17. August 2024
Benjamin Netanjahu lässt sich nicht von Worten beirren – auch nicht, wenn diese hinter verschlossenen Türen fallen. Um ihn politisch zu besiegen, braucht es schlicht und ergreifend ein Ende des aktuellen Krieges. Die USA hätten die Macht, das zu erzwingen.
Benjamin Netanjahu spricht vor einer gemeinsamen Sitzung des Kongresses im Repräsentantenhaus des US-Kapitols, 24. Juli 2024.

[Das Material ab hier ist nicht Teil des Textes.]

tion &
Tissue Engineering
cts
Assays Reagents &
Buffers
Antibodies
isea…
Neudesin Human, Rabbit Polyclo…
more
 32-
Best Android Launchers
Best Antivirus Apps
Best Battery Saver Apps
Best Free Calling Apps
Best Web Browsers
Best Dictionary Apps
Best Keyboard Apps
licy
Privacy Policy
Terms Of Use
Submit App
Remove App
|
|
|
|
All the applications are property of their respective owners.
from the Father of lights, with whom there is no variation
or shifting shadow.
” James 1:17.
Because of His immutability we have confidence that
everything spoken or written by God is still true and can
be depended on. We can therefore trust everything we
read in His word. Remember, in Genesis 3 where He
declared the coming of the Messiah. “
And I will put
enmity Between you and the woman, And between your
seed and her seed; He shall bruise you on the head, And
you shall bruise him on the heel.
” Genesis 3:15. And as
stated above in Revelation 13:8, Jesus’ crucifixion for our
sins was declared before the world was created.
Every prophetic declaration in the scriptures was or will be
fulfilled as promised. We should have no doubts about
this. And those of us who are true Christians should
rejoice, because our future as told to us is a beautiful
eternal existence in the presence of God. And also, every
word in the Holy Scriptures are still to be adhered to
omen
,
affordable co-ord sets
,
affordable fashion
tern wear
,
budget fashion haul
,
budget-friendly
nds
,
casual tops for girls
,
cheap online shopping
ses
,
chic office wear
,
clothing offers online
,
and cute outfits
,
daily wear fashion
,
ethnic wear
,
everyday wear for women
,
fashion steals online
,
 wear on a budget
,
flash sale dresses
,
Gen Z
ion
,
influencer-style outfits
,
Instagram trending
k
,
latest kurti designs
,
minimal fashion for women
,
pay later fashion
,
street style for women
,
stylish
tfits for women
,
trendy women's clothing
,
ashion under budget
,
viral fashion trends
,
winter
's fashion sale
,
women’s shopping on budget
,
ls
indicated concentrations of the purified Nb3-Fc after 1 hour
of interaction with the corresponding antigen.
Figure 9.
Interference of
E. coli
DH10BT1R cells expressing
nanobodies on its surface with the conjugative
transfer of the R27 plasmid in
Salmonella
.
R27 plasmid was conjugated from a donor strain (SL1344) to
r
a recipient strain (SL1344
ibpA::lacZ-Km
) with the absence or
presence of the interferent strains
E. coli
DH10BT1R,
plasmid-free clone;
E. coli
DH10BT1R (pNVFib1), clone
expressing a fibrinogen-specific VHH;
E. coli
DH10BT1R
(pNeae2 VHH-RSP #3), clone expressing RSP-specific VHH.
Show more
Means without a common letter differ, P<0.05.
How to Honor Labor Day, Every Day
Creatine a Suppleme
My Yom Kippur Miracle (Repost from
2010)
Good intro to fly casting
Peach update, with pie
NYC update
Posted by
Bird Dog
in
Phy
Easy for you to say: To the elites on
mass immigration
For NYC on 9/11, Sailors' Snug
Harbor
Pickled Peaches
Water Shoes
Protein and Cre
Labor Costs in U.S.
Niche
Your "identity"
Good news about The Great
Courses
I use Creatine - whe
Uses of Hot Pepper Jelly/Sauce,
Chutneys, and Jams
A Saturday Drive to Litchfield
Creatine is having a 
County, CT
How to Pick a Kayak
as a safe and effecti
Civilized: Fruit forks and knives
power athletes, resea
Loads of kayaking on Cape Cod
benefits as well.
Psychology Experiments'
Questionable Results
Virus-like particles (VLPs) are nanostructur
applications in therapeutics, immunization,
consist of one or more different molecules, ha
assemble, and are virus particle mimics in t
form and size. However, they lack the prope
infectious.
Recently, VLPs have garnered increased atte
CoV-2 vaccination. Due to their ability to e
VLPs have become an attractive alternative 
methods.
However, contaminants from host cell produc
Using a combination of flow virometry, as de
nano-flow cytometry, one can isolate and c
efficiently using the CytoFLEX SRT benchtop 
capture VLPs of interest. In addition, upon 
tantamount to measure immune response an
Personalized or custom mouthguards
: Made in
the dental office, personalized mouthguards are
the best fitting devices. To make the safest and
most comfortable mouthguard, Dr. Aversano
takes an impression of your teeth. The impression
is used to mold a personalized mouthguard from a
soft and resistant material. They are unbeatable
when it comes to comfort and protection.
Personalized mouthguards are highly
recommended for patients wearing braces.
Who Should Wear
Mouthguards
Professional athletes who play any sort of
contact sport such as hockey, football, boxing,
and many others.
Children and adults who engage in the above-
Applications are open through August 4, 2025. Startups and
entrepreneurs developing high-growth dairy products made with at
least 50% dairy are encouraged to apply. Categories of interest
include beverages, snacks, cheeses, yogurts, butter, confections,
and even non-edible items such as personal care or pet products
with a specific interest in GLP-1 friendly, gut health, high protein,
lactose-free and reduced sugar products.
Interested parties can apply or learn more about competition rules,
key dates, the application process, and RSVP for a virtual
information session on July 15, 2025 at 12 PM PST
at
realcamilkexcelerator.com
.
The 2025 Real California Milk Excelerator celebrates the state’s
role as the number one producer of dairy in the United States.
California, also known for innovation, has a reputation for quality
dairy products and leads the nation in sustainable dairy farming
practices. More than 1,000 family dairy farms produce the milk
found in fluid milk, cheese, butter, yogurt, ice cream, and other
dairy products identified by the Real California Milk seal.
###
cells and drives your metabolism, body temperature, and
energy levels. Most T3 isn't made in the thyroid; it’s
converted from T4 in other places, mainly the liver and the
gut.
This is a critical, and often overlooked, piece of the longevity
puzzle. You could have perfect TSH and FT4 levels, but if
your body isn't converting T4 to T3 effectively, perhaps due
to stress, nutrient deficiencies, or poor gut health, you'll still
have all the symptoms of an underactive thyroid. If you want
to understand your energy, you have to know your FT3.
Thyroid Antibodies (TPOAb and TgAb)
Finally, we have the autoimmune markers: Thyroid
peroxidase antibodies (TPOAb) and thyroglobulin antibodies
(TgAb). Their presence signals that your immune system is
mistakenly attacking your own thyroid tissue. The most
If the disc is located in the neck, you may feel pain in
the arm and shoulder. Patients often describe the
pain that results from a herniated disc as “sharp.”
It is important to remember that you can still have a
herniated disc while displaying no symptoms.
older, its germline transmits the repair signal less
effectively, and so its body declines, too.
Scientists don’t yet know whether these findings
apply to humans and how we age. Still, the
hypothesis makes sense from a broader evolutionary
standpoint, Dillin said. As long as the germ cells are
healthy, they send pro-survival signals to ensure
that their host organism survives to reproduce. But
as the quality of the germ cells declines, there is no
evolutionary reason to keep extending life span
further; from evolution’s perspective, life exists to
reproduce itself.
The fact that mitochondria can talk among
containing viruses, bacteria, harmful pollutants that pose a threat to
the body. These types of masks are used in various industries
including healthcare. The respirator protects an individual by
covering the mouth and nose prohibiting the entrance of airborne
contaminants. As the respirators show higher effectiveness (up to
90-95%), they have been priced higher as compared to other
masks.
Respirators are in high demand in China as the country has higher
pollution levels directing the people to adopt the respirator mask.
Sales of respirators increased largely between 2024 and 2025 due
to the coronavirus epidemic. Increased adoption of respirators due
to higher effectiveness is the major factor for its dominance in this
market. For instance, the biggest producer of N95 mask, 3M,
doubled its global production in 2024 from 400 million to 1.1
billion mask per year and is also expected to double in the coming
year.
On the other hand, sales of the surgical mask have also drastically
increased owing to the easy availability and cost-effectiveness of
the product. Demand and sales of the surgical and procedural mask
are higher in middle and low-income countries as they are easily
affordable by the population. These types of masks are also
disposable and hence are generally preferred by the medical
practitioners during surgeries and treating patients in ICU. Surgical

Benjamin Netanjahu hat die Zügel in Israel wieder in der Hand. Er und seine Regierungskoalition schneiden in den Umfragen aktuell ähnlich ab wie vor Kriegsbeginn. Sie haben zwar nach wie vor keine Mehrheit, wären nach aktuellem Stand aber in der Lage, im Falle von Neuwahlen jede andere Koalition zu verhindern. Bibis Partner – religiös-fundamentalistische Siedler wie Bezalel Smotrich und Itamar Ben-Gvir sowie ultraorthodoxe Parteien und seine Likud-Hinterbänkler – stehen fest zusammen. Das gilt auch in Bezug auf Netanjahus unbedingten Willen, den Krieg weiterzuführen. Im direkten Vergleich mit einem möglichen Gegenkandidaten Benny Gantz liegt der amtierende Premier in den Umfragen vorn, nachdem er viele Monate lang im Hintertreffen war. Zu seinem Glück kommt hinzu, dass die israelische Knesset nun bis Ende Oktober, nach mehreren jüdischen Feiertagen, in Karenz ist. Während der Knessetpause ist es praktisch unmöglich, eine Regierung zu kippen.
Das alles bedeutet, dass Netanjahu wohl mindestens bis Mitte 2025 an der Macht bleiben wird, wenn nicht sogar länger. Und es bedeutet auch: Er wird entweder Donald Trump oder Kamala Harris kurz nach deren Amtseinführung willkommen heißen.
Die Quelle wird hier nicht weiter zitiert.